Time slowed as Ishaq fought the fog of consciousness. He felt a slashing of skin. Cutting that continued for an eternity. Mujahid threw him to the floor. Ishaq saw a clump of rust invade the white of his football shirt and looked on as crimson drops collapsed on the floor. His own blood. His own blood oozing out. Blood dripping out from his fat and muscle, cut by another Muslim.
He tried to cover the bleeding with his other hand. Marwane struggled to get to Ishaq, but was still held by two men. Breathing rapidly, Ishaq said, ‘Mujahid, this is madness.’
Mujahid pinioned Ishaq with the toe of his boot. ‘This is mercy, considering what you done. One more thing. Tell me about Shams. Would he double deal me? Are you two in it together? Tell me the truth and I’ll let you go? Just a little word.’
Ishaq could not believe the sheer amount of warm ooze that the cold ground leeched. He wondered if he was going to die, in his own squalid puddle. He half-heard his own words, as part of him prepared for this final destination.
‘…Shams is a good lad. He wouldn’t double deal.’
Mujahid moved his foot to Ishaq’s upper arm and Ishaq screamed, this time with a chesty gurgling as he struggled for breath.
‘Say it again, tell me the truth. If you tell me the truth, that he’s been lying, I’ll let you go.’
‘I’m telling you the truth.

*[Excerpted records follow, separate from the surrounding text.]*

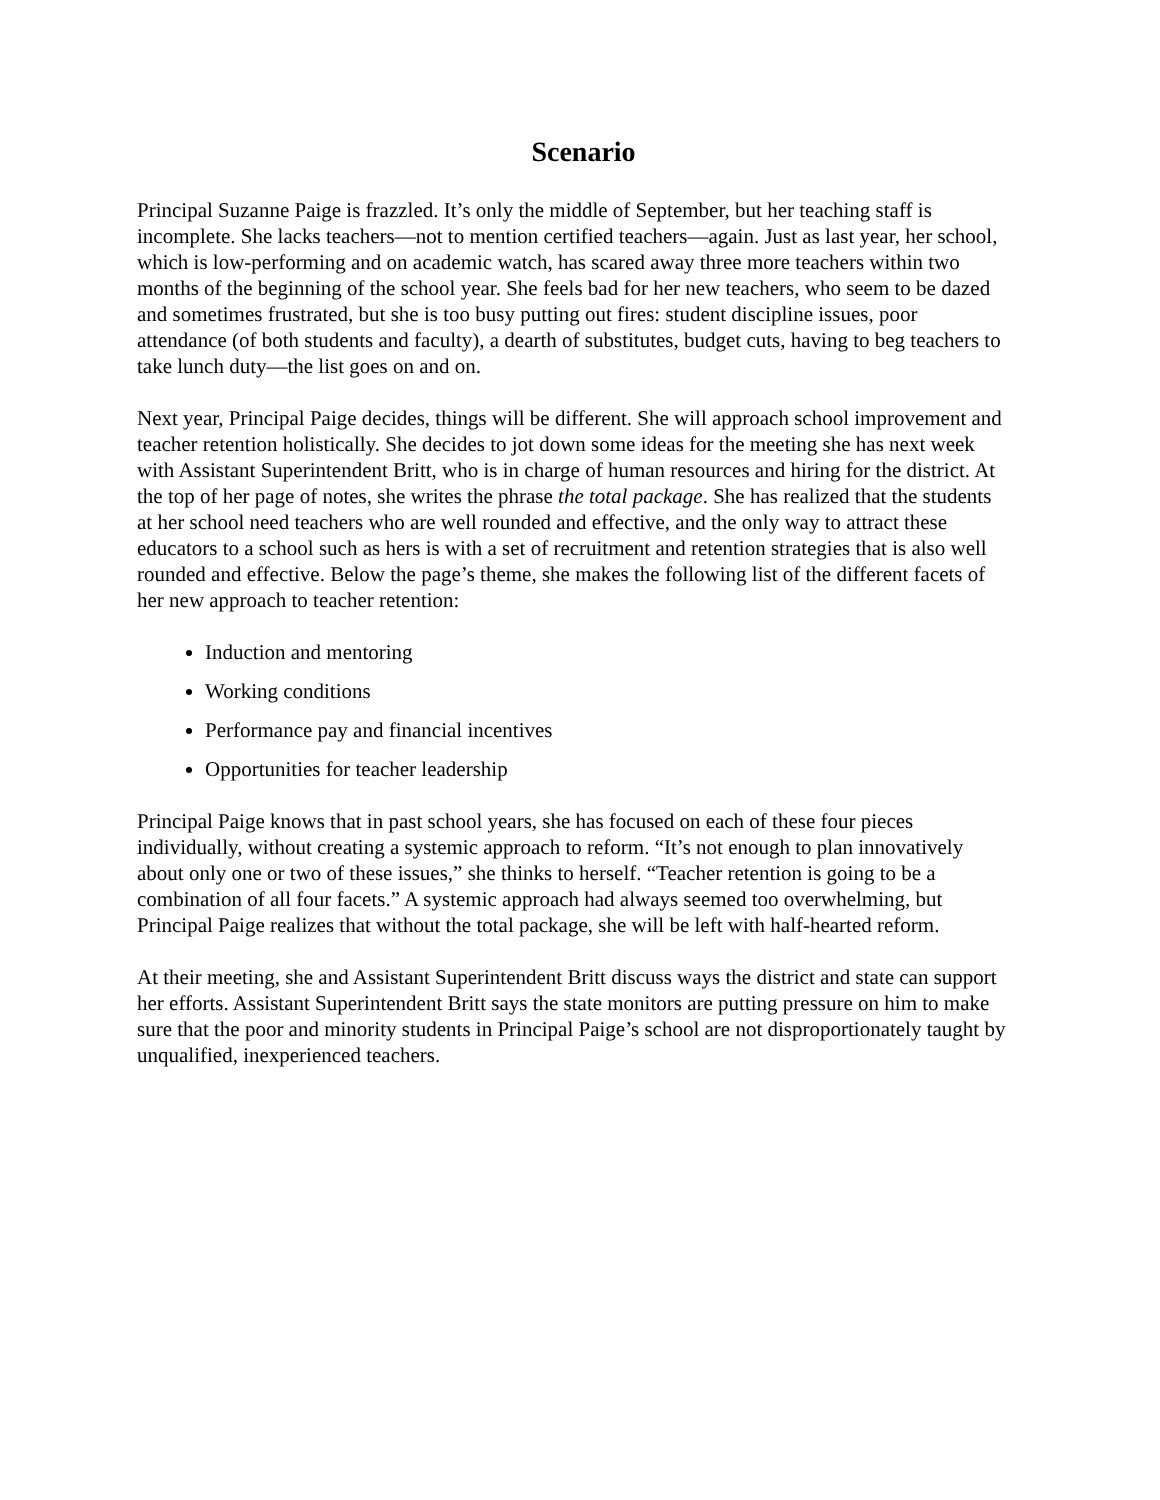Scenario
Principal Suzanne Paige is frazzled. It’s only the middle of September, but her teaching staff is incomplete. She lacks teachers—not to mention certified teachers—again. Just as last year, her school, which is low-performing and on academic watch, has scared away three more teachers within two months of the beginning of the school year. She feels bad for her new teachers, who seem to be dazed and sometimes frustrated, but she is too busy putting out fires: student discipline issues, poor attendance (of both students and faculty), a dearth of substitutes, budget cuts, having to beg teachers to take lunch duty—the list goes on and on.
Next year, Principal Paige decides, things will be different. She will approach school improvement and teacher retention holistically. She decides to jot down some ideas for the meeting she has next week with Assistant Superintendent Britt, who is in charge of human resources and hiring for the district. At the top of her page of notes, she writes the phrase the total package. She has realized that the students at her school need teachers who are well rounded and effective, and the only way to attract these educators to a school such as hers is with a set of recruitment and retention strategies that is also well rounded and effective. Below the page’s theme, she makes the following list of the different facets of her new approach to teacher retention:
Induction and mentoring
Working conditions
Performance pay and financial incentives
Opportunities for teacher leadership
Principal Paige knows that in past school years, she has focused on each of these four pieces individually, without creating a systemic approach to reform. “It’s not enough to plan innovatively about only one or two of these issues,” she thinks to herself. “Teacher retention is going to be a combination of all four facets.” A systemic approach had always seemed too overwhelming, but Principal Paige realizes that without the total package, she will be left with half-hearted reform.
At their meeting, she and Assistant Superintendent Britt discuss ways the district and state can support her efforts. Assistant Superintendent Britt says the state monitors are putting pressure on him to make sure that the poor and minority students in Principal Paige’s school are not disproportionately taught by unqualified, inexperienced teachers.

He’s done nothing.’
Mujahid moved his leg away. ‘Tell Shams, I want that money, and I better not get any more messin’ from any of you guys or it’ll be a different story next time. You’re lucky I used my knife instead of something else…you know what I’m saying?’

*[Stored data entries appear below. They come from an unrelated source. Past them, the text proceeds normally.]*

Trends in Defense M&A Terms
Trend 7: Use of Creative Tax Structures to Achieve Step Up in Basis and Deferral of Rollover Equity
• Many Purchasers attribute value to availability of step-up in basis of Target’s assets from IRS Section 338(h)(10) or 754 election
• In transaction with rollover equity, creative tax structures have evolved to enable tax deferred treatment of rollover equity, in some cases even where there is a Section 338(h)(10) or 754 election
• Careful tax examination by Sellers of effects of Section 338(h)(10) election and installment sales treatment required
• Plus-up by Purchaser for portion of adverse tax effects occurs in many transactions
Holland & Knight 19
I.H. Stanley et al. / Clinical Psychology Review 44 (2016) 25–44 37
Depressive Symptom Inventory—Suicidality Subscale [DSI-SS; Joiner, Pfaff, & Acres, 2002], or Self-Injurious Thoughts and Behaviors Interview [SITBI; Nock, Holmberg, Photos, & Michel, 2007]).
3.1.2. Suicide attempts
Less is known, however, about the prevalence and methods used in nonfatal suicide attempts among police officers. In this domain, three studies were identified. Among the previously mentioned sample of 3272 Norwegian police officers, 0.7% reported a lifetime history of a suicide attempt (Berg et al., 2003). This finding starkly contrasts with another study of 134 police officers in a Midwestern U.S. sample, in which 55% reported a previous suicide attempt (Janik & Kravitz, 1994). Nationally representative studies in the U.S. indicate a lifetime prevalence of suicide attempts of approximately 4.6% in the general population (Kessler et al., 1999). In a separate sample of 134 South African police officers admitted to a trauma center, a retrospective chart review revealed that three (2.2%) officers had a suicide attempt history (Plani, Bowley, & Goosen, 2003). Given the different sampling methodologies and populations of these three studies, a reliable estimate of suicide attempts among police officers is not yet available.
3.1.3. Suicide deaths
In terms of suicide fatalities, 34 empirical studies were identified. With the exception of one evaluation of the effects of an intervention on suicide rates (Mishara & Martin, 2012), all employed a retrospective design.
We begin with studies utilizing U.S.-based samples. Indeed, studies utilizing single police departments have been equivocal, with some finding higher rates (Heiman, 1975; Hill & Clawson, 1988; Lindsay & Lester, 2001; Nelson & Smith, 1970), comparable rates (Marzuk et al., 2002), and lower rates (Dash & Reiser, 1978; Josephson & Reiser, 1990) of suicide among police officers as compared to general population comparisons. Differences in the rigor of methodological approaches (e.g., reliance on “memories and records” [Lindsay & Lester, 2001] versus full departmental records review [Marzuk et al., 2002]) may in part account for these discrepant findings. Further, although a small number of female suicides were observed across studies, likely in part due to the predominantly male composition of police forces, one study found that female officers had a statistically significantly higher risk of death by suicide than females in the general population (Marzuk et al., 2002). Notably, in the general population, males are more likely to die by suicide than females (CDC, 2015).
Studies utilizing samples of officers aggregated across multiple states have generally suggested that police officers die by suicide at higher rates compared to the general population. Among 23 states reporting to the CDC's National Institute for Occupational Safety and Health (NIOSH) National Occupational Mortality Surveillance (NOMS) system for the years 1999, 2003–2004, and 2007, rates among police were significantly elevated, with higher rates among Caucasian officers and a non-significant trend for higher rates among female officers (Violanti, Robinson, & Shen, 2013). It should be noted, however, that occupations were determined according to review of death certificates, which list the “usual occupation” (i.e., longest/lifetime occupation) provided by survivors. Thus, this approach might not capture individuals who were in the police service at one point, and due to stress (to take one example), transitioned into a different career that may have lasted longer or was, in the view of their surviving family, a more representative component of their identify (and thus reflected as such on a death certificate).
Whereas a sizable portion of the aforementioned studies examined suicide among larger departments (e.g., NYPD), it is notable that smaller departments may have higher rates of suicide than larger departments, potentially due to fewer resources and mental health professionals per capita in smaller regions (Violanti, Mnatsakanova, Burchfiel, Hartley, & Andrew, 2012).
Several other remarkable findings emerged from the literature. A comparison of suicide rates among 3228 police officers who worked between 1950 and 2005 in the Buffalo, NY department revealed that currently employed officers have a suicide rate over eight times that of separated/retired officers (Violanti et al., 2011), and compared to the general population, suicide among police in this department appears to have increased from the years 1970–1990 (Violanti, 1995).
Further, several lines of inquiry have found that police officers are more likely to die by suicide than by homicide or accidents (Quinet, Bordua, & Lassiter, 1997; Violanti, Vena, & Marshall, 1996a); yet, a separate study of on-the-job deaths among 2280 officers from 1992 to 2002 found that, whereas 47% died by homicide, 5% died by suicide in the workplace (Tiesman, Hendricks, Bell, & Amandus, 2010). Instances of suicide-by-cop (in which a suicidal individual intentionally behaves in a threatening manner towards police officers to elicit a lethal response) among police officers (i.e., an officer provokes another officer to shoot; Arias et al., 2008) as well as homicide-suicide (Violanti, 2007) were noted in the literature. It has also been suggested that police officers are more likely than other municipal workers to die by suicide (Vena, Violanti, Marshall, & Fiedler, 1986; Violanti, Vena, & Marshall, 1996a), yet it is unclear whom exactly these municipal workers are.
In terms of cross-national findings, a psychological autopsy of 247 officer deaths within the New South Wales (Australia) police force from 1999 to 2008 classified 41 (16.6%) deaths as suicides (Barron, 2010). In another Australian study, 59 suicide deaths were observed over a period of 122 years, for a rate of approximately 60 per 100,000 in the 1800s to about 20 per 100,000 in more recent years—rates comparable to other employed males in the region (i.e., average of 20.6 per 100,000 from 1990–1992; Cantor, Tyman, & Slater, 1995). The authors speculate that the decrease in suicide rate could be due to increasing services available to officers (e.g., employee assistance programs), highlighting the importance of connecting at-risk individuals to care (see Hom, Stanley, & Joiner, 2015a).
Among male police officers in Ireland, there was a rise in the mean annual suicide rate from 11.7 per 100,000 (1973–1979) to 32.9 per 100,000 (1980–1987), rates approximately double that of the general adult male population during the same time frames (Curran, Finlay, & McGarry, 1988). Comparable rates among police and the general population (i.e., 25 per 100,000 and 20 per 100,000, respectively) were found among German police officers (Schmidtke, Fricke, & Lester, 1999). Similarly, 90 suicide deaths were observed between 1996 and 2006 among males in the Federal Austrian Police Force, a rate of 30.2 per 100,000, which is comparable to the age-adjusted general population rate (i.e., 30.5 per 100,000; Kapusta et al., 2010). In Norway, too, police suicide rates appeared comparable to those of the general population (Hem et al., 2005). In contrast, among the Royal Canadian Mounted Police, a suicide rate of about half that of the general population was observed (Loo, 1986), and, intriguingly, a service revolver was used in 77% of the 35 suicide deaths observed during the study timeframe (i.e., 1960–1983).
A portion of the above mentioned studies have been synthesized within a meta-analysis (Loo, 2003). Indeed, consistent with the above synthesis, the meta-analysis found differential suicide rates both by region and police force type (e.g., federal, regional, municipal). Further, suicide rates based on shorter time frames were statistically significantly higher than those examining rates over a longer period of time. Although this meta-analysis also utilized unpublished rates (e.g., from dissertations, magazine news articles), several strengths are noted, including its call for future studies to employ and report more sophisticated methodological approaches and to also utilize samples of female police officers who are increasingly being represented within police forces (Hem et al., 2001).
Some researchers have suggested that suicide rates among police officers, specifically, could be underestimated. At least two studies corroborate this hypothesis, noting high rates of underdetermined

Mujahid and his cohort walked-off, disappearing into shadow. Saeed had tried to kneel to take a look at Ishaq but was grabbed at the collar and told to move. Marwane helped Ishaq up so that he could lean back against the posts. Marwane’s hands shook as he took off his football top and tied it above the cut.
Ishaq could hear a scratchy pounding and looked, his mind wandering for its origins until he realised it was his heart. Drowsy, he started to feel a chill as his clothing saturated with sweat. He stayed there, slumped across the post, for a while. At one point Marwane stood, as if he were getting help, but Ishaq used his good arm to cling weakly to a sleeve of Marwane’s t-shirt.
‘I think it’s ok, just get me to the hospital.’
‘Don’t be crazy.’
‘Just get me up and help me in to St Georges. It’s not too far.’
‘It’s way too far to walk, the way you are.’
‘You can borrow your cousin’s car, right?’
Marwane closed his eyes and rubbed his forehead in thought, while Ishaq lay there stealing spasmed breath. Ishaq tried to concentrate on inhaling, but the tugs of splintered air hurt his insides, as if he were choking on pins. Ishaq looked at Marwane, tall like a tower but with no fortification. Ishaq had seen the fear paralyse him. Now it struck him hard, how that tall tower was now collapsing in on itself.
‘Marwane, it’s going to be ok. Just help please. Let’s get going.’
‘But what are you going to say?’
‘I’m not going to say anything.’
‘The man’s crazy. An animal; he overstepped the mark.’
‘And, if I tell the brothers, it’ll start a war. I’m just going to keep quiet for now.’ Ishaq struggled with his answers, as he used his left hand to wipe moisture from his eyes, his breathing now laboured like a man ascending a hill but afraid of reaching its peak and journey’s end.
‘And your parents?’
‘Please, Marwane, no more questions…no more bloody questions. Just help me. Please.’